* _WHAT THE EXERCISE ASKS_:
What does the data read, word for word, from the line containing "Image 2: Surface" through its final line? Give those lines only.

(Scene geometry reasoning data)
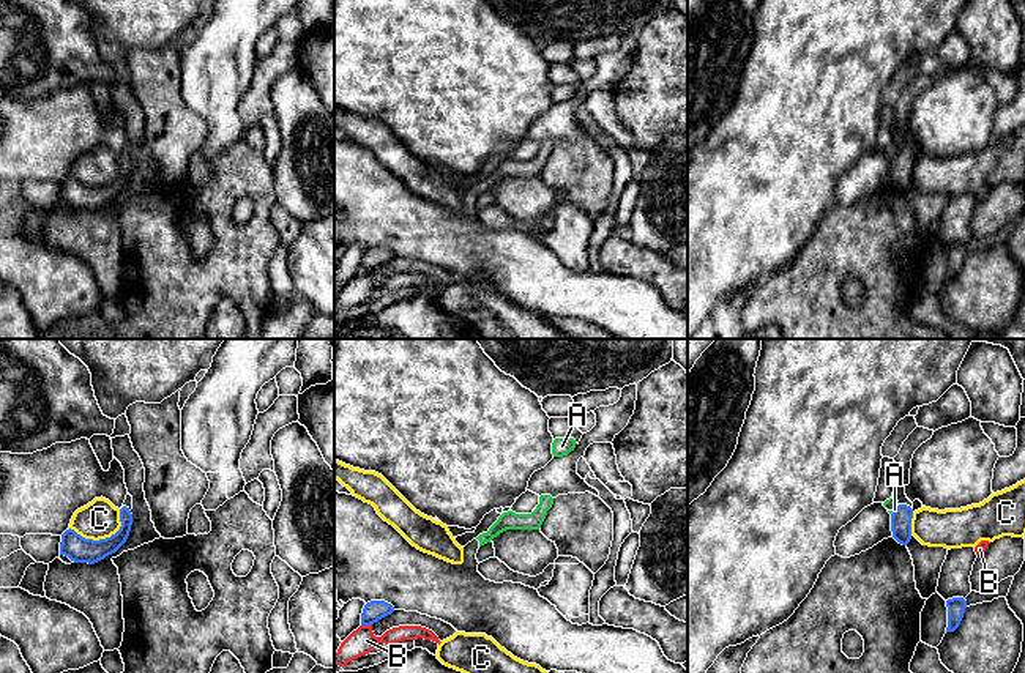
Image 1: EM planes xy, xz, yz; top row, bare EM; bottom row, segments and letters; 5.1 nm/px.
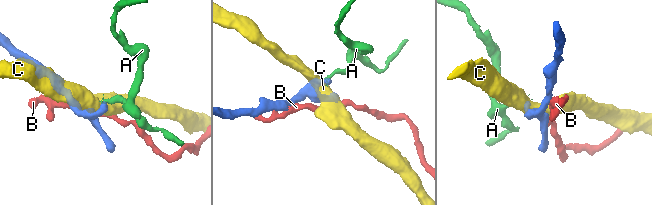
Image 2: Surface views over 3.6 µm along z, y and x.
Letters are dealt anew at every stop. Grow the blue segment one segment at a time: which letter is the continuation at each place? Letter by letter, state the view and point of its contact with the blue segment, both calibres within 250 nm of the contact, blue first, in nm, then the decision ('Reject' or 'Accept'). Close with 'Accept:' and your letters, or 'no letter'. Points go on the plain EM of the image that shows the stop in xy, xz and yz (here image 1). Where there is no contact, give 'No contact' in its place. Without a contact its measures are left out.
A: Touches blue at yz (893, 159). Thickness 110 nm (blue) against 20 nm. Reject
B: Touches blue at xz (366, 271). Thickness 110 nm (blue) against 140 nm. Reject
C: Touches blue at xy (103, 186). Thickness 140 nm (blue) against 200 nm. Reject
Accept: no letter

* _SOLUTION BELOW_:
Image 2: Surface views over 3.6 µm along z, y and x.
Letters are dealt anew at every stop. Grow the blue segment one segment at a time: which letter is the continuation at each place? Letter by letter, state the view and point of its contact with the blue segment, both calibres within 250 nm of the contact, blue first, in nm, then the decision ('Reject' or 'Accept'). Close with 'Accept:' and your letters, or 'no letter'. Points go on the plain EM of the image that shows the stop in xy, xz and yz (here image 1). Where there is no contact, give 'No contact' in its place. Without a contact its measures are left out.
A: Touches blue at yz (893, 159). Thickness 110 nm (blue) against 20 nm. Reject
B: Touches blue at xz (366, 271). Thickness 110 nm (blue) against 140 nm. Reject
C: Touches blue at xy (103, 186). Thickness 140 nm (blue) against 200 nm. Reject
Accept: no letter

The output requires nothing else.